Firstly users would need to authenticate the apps they want Rabbit to access. Once this is done, the r1 will be able to interact with the apps using ‘rabbits’, AI agents that can interact with the apps in the background whenever a user prompts the r1 for anything. These rabbits will go through and interact with the app, pulling in relevant information, and can even purchase on behalf of the user if the user confirms they are happy to proceed.

Rabbit r1 can respond to voice prompts 10 times faster than other voice assistants, such as Siri and Alexa. In action, a user can ask the r1 to organize an Uber, or multiple Uber, for a group of people. It could then order food off DoorDash, for the food to arrive at the same location that the Uber would be heading to. This can all be done with one voice prompt asking r1 to organize everything. But the real showcase was asking the r1 to fully plan out a trip to London, including recommended flights and accommodation, in which a user can select which options they want, then r1 can then purchase tickets and accommodation. It’s even possible for it to design an itinerary for the holiday.

AI continues to improve and streamline life, but it has predominantly been siloed into certain components.
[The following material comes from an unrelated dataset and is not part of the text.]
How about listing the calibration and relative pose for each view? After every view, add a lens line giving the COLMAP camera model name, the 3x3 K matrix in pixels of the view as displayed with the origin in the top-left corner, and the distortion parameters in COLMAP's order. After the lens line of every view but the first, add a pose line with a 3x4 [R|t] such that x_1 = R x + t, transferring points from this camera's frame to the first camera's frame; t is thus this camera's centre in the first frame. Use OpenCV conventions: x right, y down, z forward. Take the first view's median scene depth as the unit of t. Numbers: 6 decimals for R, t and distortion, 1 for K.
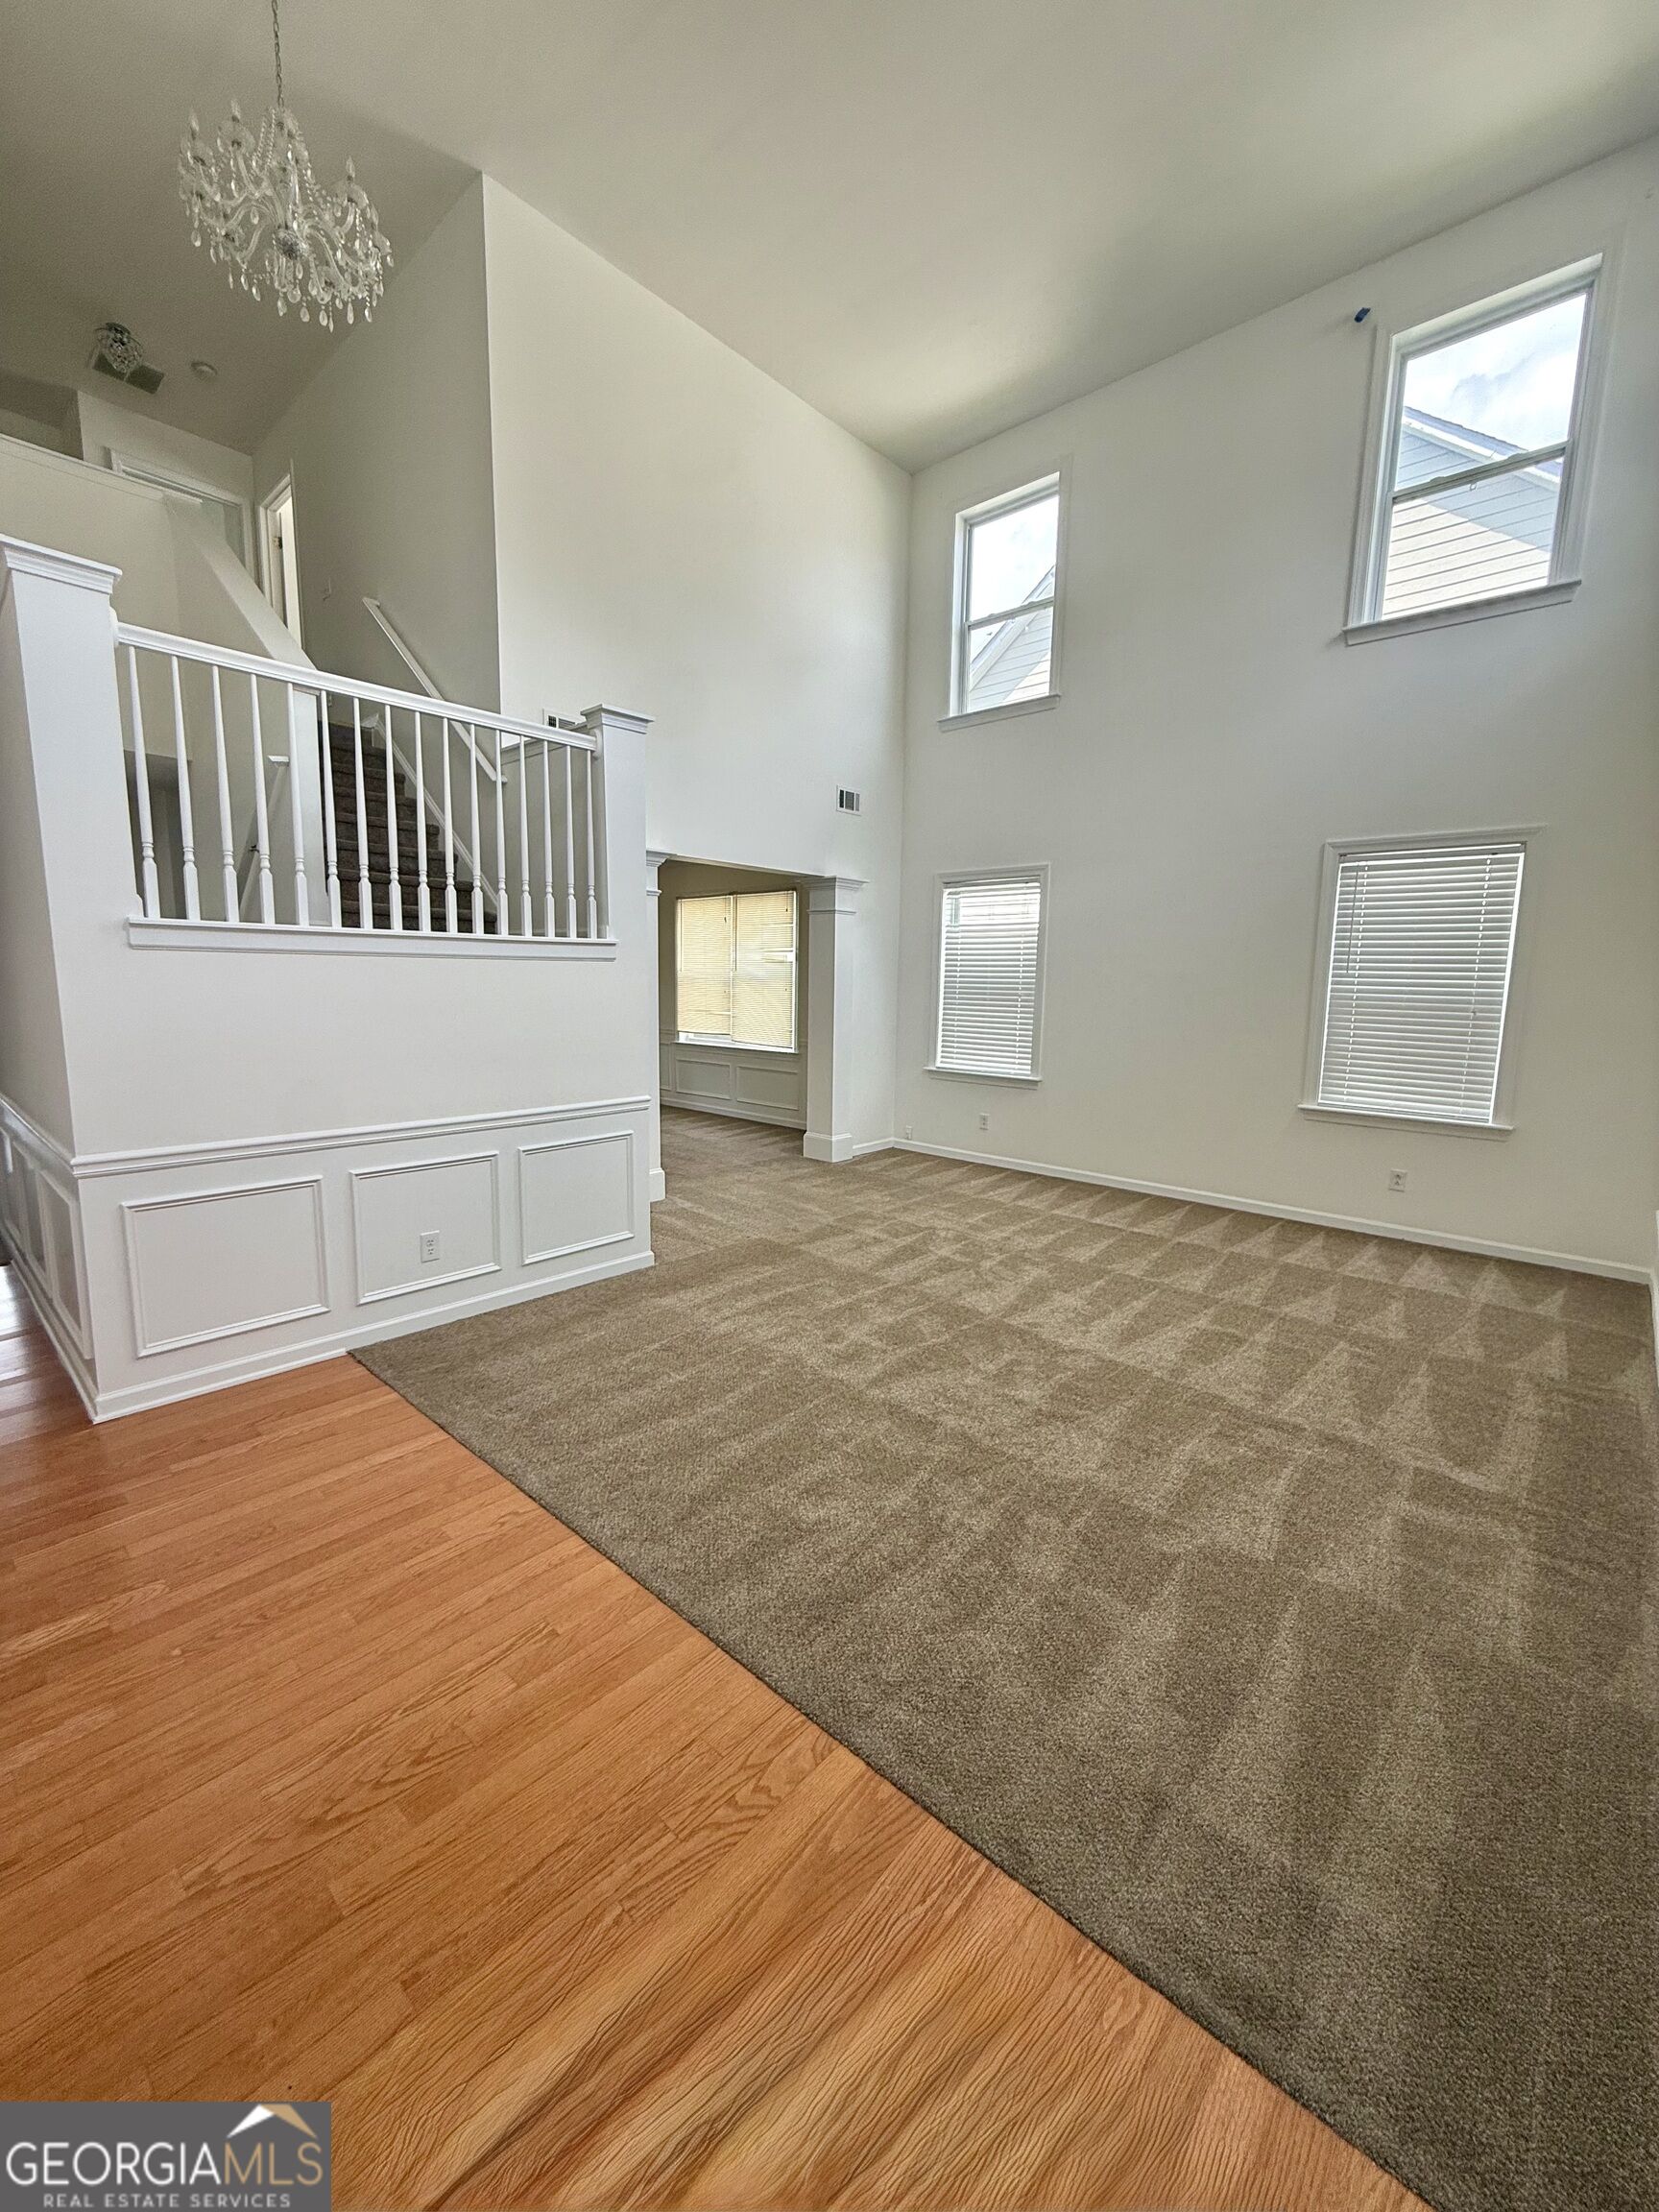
lens RADIAL K [[907.6, 0, 827.0], [0, 907.6, 1099.8], [0, 0, 1]] dist [0.000003, -0.000059]
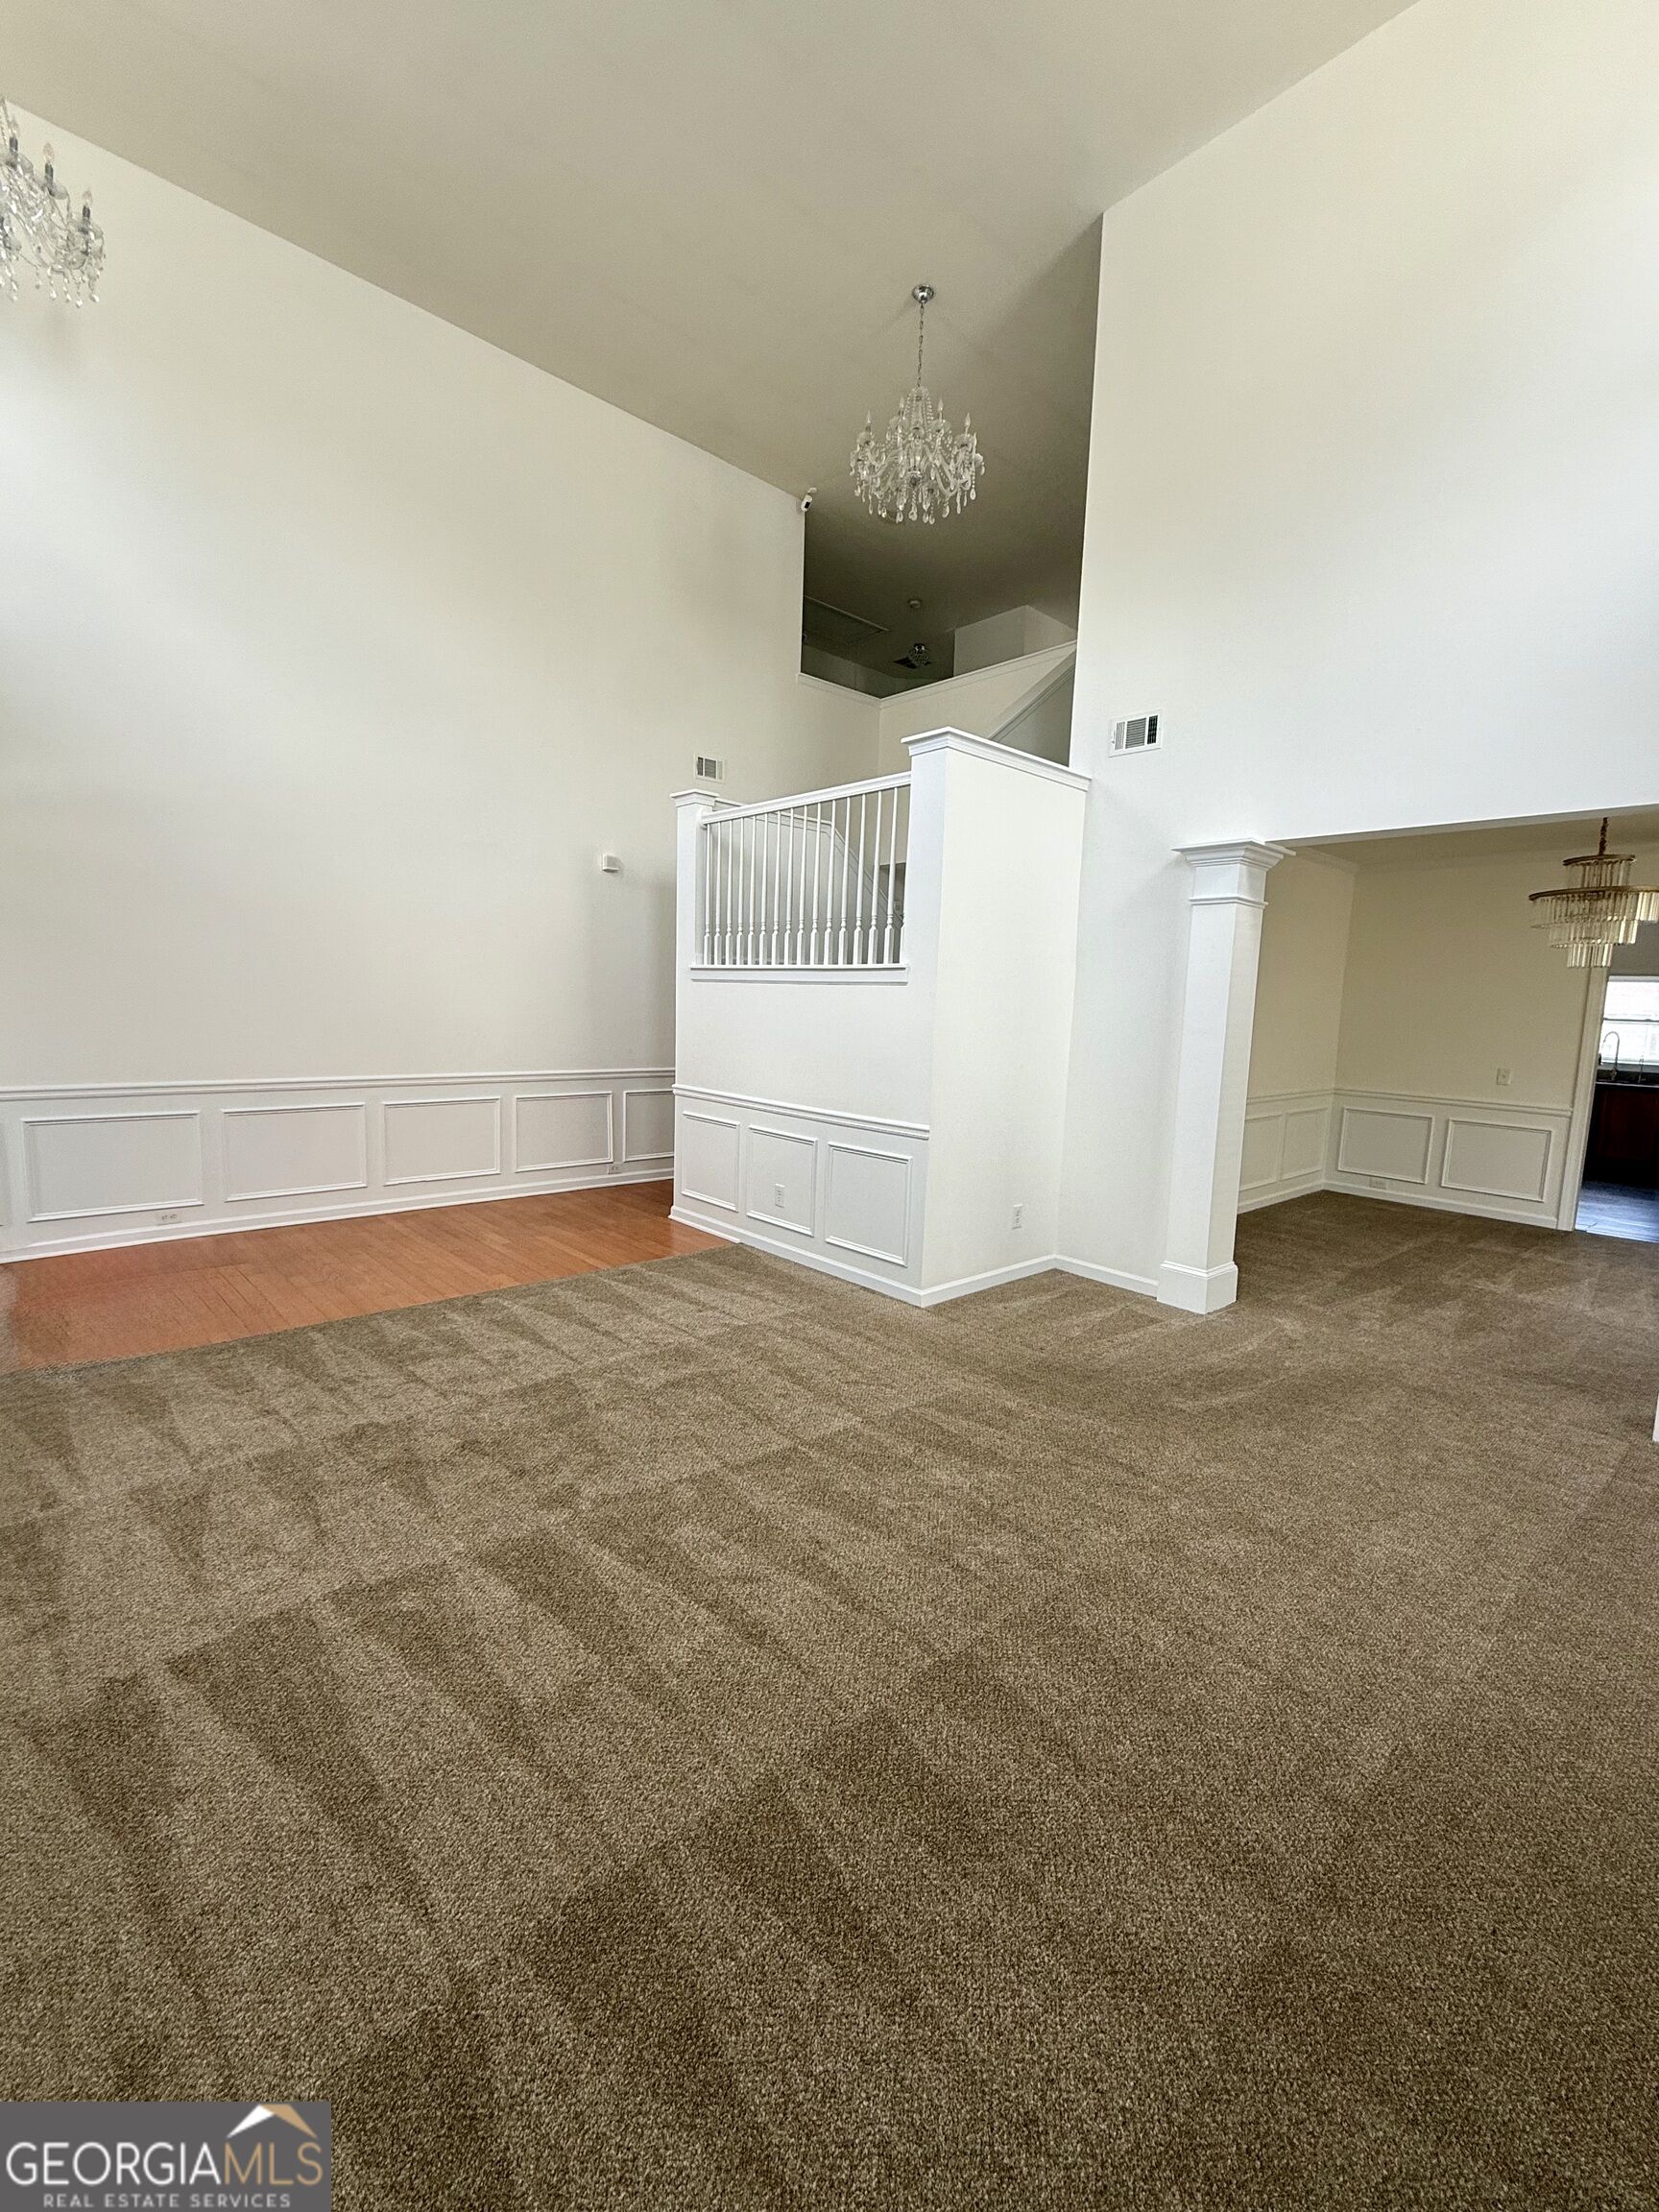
lens RADIAL K [[907.6, 0, 831.4], [0, 907.6, 1110.7], [0, 0, 1]] dist [0.000003, -0.000059]
pose [[-0.077178, 0.111006, -0.990819, 0.819071], [-0.177015, 0.976469, 0.123186, -0.132054], [0.981178, 0.184896, -0.055712, 1.044308]]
The likes of ChatGPT and Bard pull from internet searches but are mainly meant for research and suggestions, less about taking further action off the back of results. AI agents are an emerging trend that is designed to start taking action, but the technology has yet to evolve to a point where these agents can conduct anything at the same level as a human, until now. Rabbit appears to be able to interact with a multitude of apps that people have become reliant on.

With delivery of the first two runs of the r1 expected to ship in March, time will tell if this device lives up to what has been shown off so far. But this is an intriguing proposition, and one that could reshape how we interact with the world. Due to the development of their Large Action Models, Rabbit insisted that their product is something that would not be possible in a mobile phone. Samsung has just unveiled their Galaxy AI-infused devices and it will be interesting to see how the influence of Rabbit’s offering may shape the device space in 2024.